> PROMPT 1
List every person identified by full name in the news post on al-Qaeda and Iraq.
> PROMPT 2
Write a continuation of the news post on al-Qaeda and Iraq, beginning after its final sentence.

Posted on 10/17/2002 10:23:37 PM PDT by knak
HATRED for the United States and Saudi Arabia might drive al-Qaeda and Iraq to overcome their mutual antipathy and work together, CIA Director George Tenet hassaid.
Tenet acknowledged his view is not universally held. Some analysts believe al-Qaeda's fundamentalist bent is incompatible with Iraqi President Saddam Hussein's drive for secular power.
Bush administration officials, seeking to vilify Iraq, have made a great deal about reported contacts between al-Qaeda operatives and Iraqi officials. One senior al-Qaeda operative, Abu Musab Zarqawi, sought medical treatment in Baghdad after September 11. He has since left Iraq.
At a congressional hearing into the September 11 terrorist attacks, Tenet said "I don't personally buy into" the argument that Saddam and al-Qaeda philosophies are incompatible. "I actually think we should think about al-Qaeda as a front company that will take capability, wherever it can get it, to further its own operational goals."
"When you peel this story back, I don't know where it's going to take you," he said.
Senate Intelligence Committee Chairman Bob Graham said in an interview that a US war with Iraq may serve to drive Saddam to the terrorists.
"I'm very concerned that we could be at war with Iraq in the next 100 days and Saddam Hussein, according to our intelligence analysis, is probably - 75 per cent (chance) or more - going to initiate terrorist attacks if he feels his regime is going to be toppled," Graham said. "I'm concerned we're not prepared for that."

(Stored data entries)
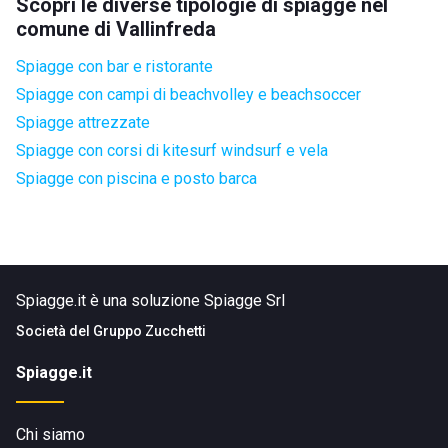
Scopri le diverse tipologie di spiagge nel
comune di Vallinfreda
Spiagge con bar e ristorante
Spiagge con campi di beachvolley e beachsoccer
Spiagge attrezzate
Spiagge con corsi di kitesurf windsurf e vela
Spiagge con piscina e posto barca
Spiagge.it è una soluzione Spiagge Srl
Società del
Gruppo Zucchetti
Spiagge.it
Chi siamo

> RESPONSE AREA 1
George Tenet, Saddam Hussein, Abu Musab Zarqawi, Bob Graham

> RESPONSE AREA 2
Some US officials acknowledge al-Qaeda contacts with Iraq are real. But they say the presence of operatives of Osama bin Laden in Iraq is minimal. Bush administration officials have also alleged that al-Qaeda operatives have sought assistance with chemical and biological weapons from Iraq.
Tenet suggested the possibility of greater contacts is there.
"I actually think these distinctions between Sunnis and Shias and secularists and fundamentalists in the current environment we find ourselves in are bad distinctions to make in terms of looking at behaviour for the future," he said.
al-Qaeda is run by extremists who are Sunni Muslims. Hizbollah, the Iranian-backed terrorist organisation, is Shia Muslim. Nevertheless, counter-terrorism officials say there have been low-level contacts between the groups.
Meanwhile, FBI Director Robert S Mueller told lawmakers that the FBI was directing its efforts at the possibility of domestic terrorism springing from an Iraq war.
The FBI is "looking at every lead, we are looking at every possibility that comes to our attention, (but) .... I have a hard time telling the country that you should be comfortable that we've covered all the bases in the wake of what we saw they were able to accomplish on September 11," Mueller said.